ACTIVITY: Please output the entries that follow exactly, without a single image.

[Opening EXERCISE MATERIALS section]

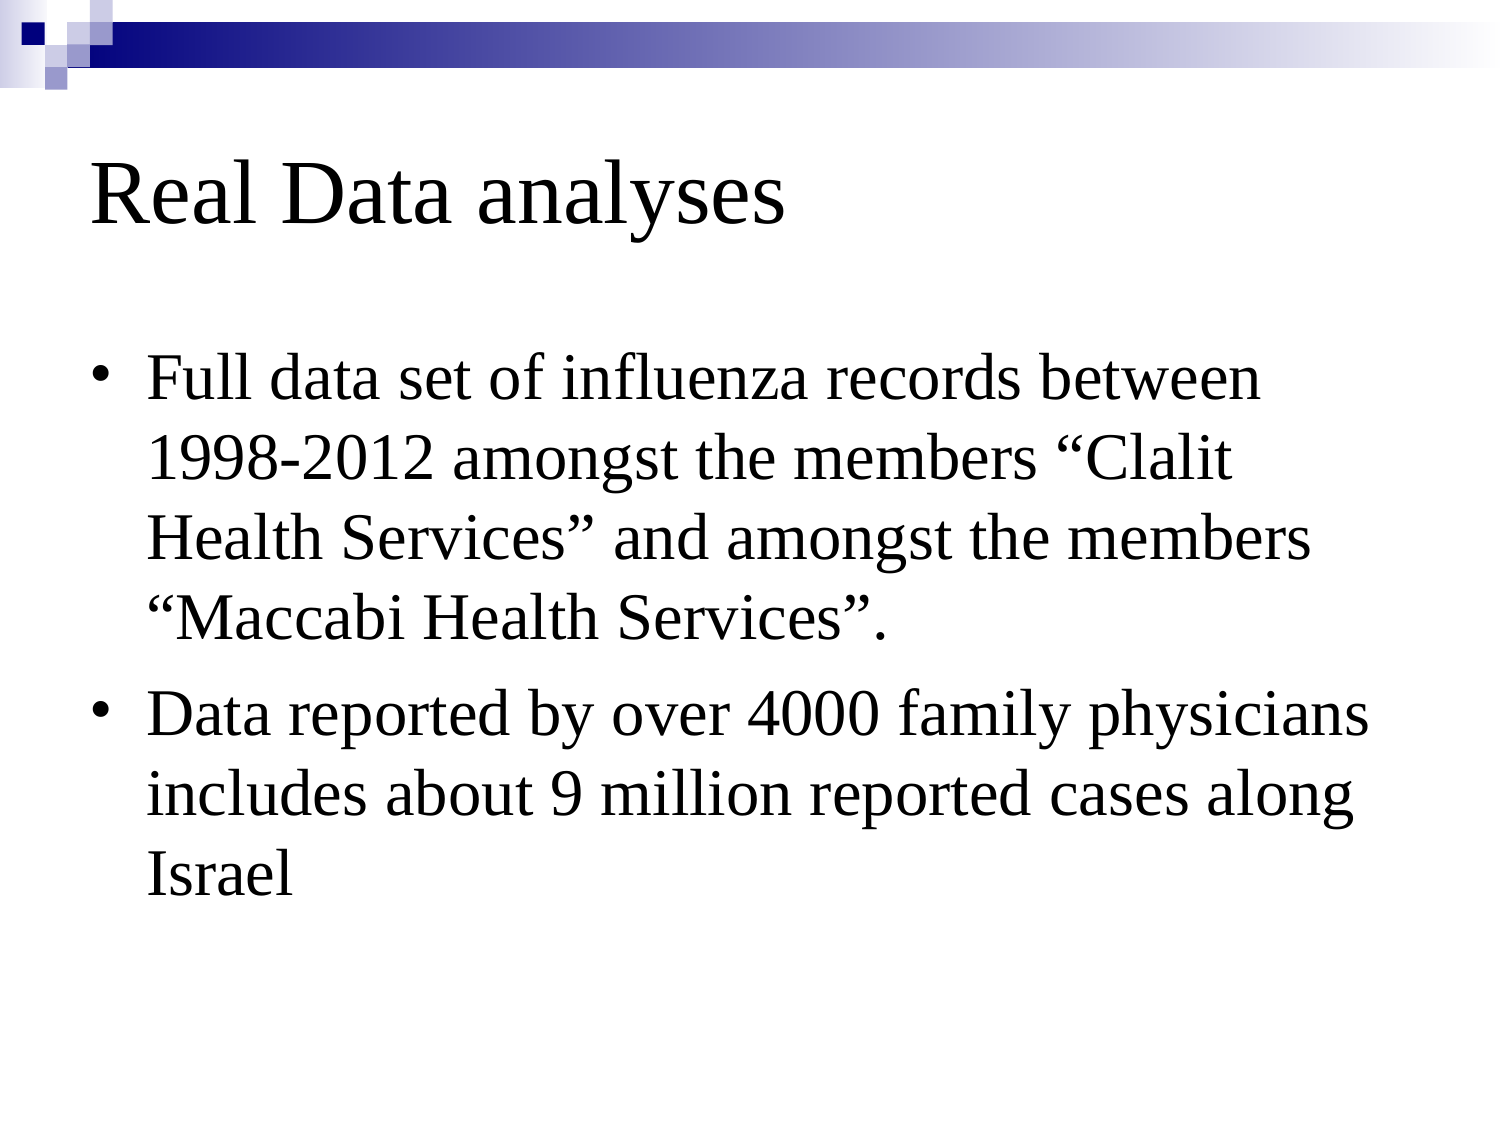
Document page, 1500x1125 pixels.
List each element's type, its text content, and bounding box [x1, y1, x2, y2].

title Real Data analyses [74, 74, 1425, 300]
list Full data set of influenza records between 1998-2012 amongst the members “Clalit Health Services” and amongst the members “Maccabi Health Services”. Data reported by over 4000 family physicians includes about 9 million reported cases along Israel [74, 324, 1425, 963]
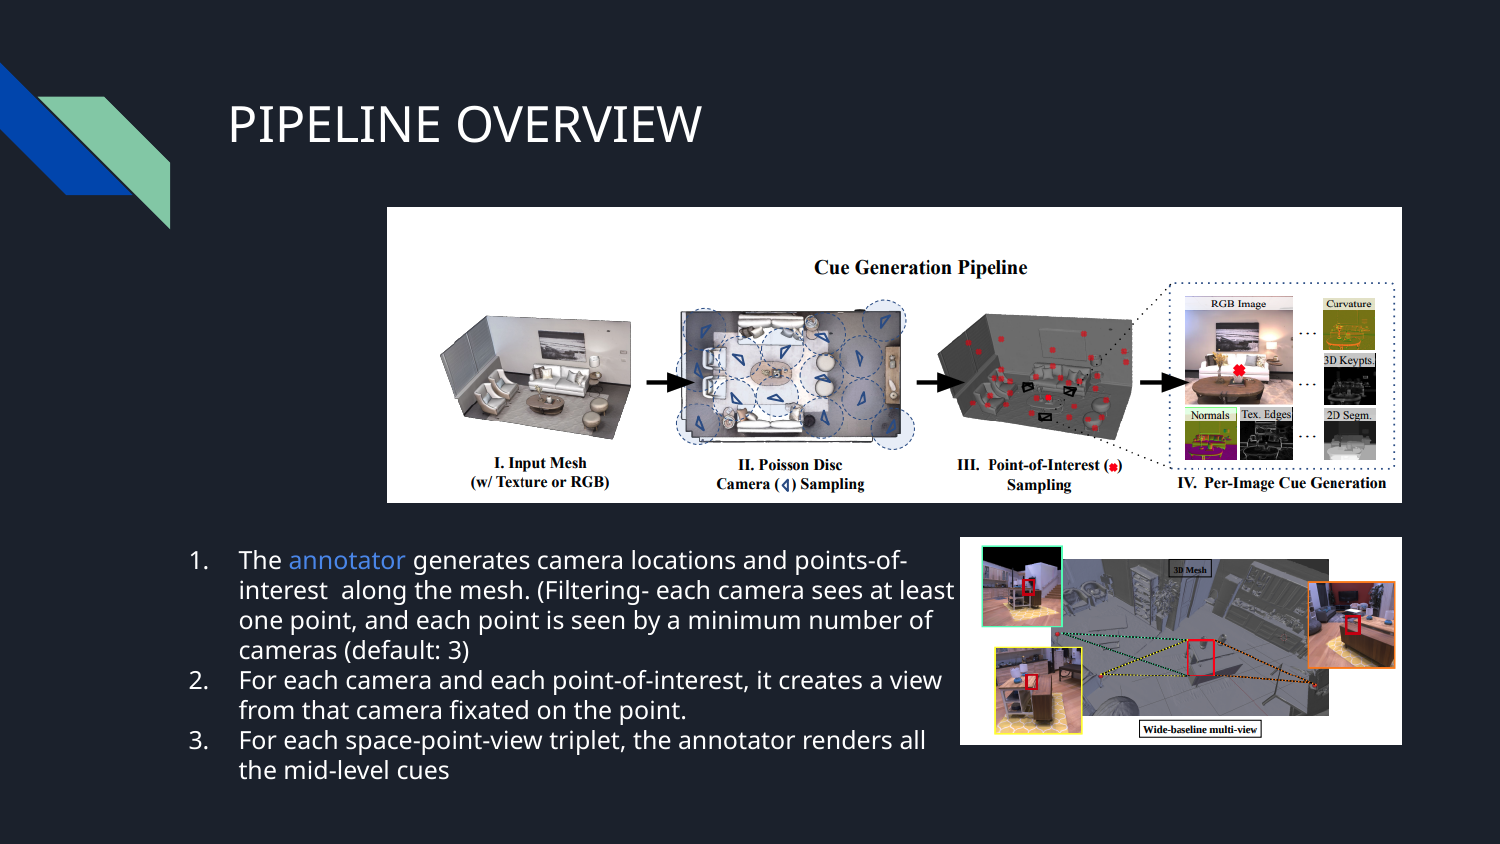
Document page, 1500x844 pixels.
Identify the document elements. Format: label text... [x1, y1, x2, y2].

picture [387, 207, 1402, 503]
text_box The annotator generates camera locations and points-of-interest along the mesh. (Filtering- each camera sees at least one point, and each point is seen by a minimum number of cameras (default: 3) For each camera and each point-of-interest, it creates a view from that camera fixated on the point. For each space-point-view triplet, the annotator renders all the mid-level cues [148, 529, 978, 714]
title PIPELINE OVERVIEW [212, 77, 1368, 227]
picture [959, 536, 1402, 746]
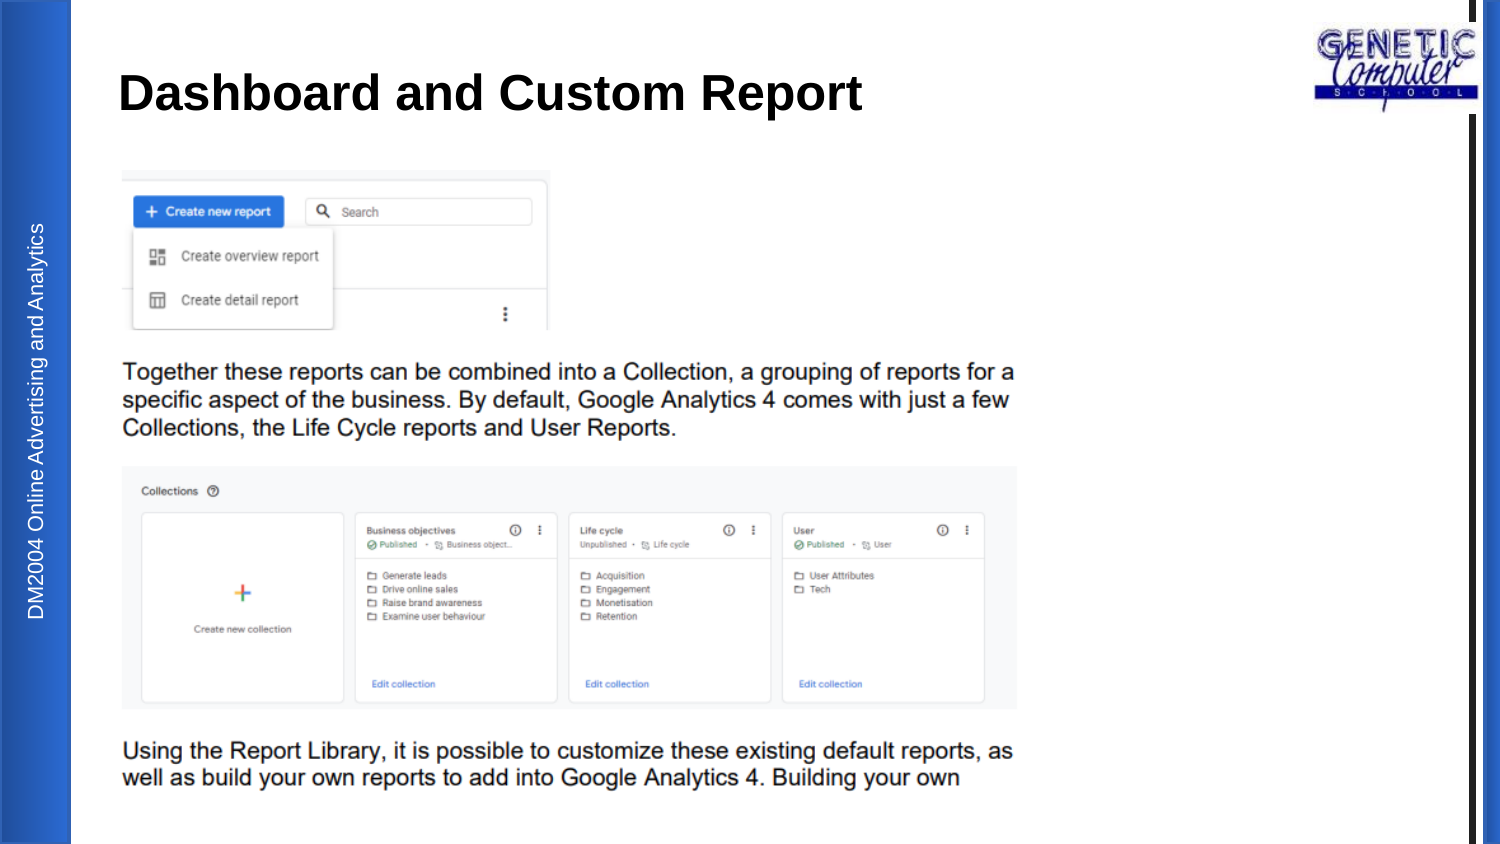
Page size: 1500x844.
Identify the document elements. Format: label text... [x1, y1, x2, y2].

picture [1313, 22, 1482, 114]
picture [102, 169, 1059, 811]
title Dashboard and Custom Report [103, 44, 1397, 137]
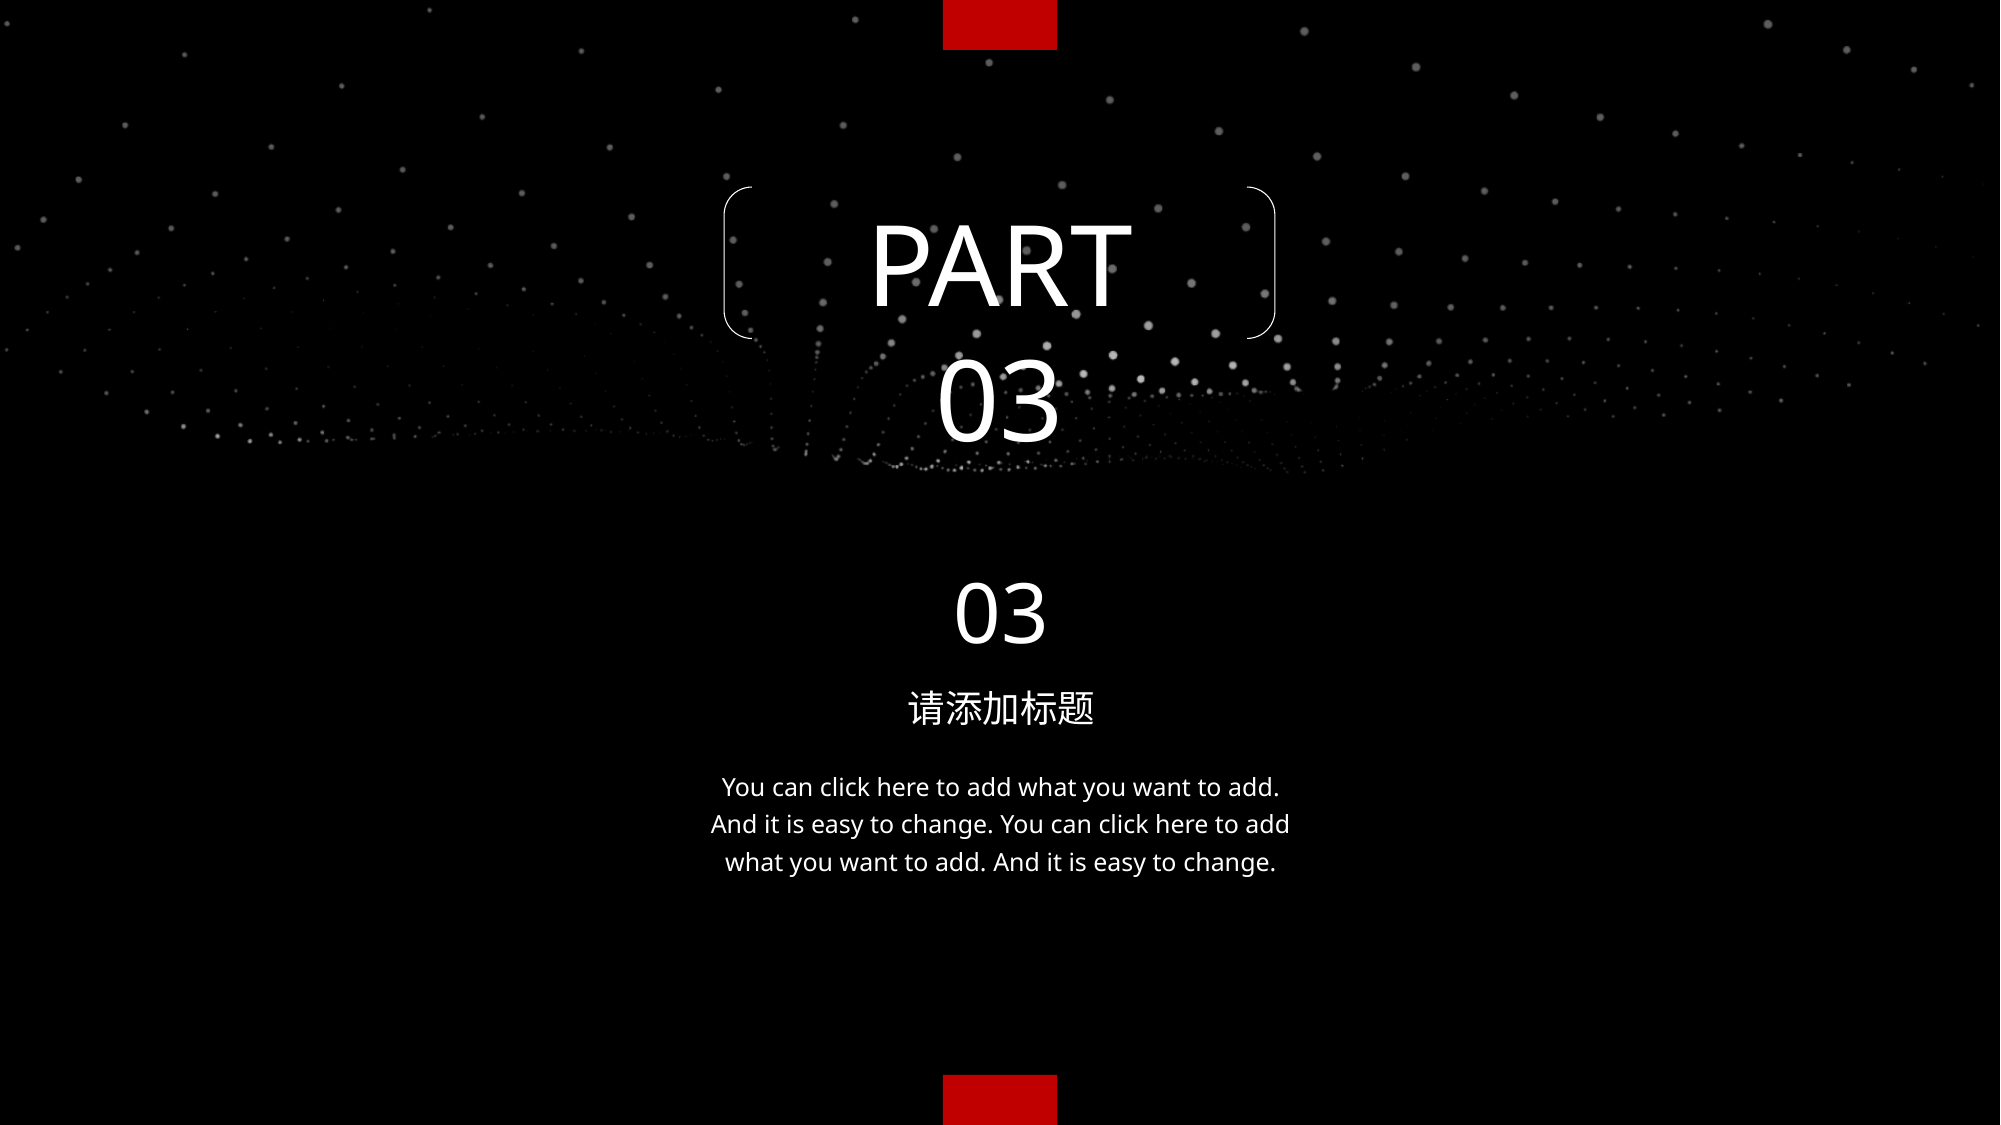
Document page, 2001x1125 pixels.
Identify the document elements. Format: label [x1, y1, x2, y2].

text_box [690, 553, 1313, 916]
picture [0, 0, 2000, 512]
text_box [942, 1074, 1058, 1125]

[Closing EXERCISE MATERIALS section]

RESULT BELOW:
Document page, 1500x1125 pixels.
List each element's type, its text content, and bounding box [x1, y1, x2, y2].

title Real Data analyses [74, 74, 1425, 300]
list Full data set of influenza records between 1998-2012 amongst the members “Clalit Health Services” and amongst the members “Maccabi Health Services”. Data reported by over 4000 family physicians includes about 9 million reported cases along Israel [74, 324, 1425, 963]
Document page, 1500x844 pixels.
Identify the document elements. Format: label text... [x1, y1, x2, y2].

picture [387, 207, 1402, 503]
text_box The annotator generates camera locations and points-of-interest along the mesh. (Filtering- each camera sees at least one point, and each point is seen by a minimum number of cameras (default: 3) For each camera and each point-of-interest, it creates a view from that camera fixated on the point. For each space-point-view triplet, the annotator renders all the mid-level cues [148, 529, 978, 714]
title PIPELINE OVERVIEW [212, 77, 1368, 227]
picture [959, 536, 1402, 746]
Page size: 1500x844.
Identify the document elements. Format: label text... [x1, y1, x2, y2].

picture [1313, 22, 1482, 114]
picture [102, 169, 1059, 811]
title Dashboard and Custom Report [103, 44, 1397, 137]
Document page, 2001x1125 pixels.
Identify the document elements. Format: label [x1, y1, x2, y2].

text_box [690, 553, 1313, 916]
picture [0, 0, 2000, 512]
text_box [942, 1074, 1058, 1125]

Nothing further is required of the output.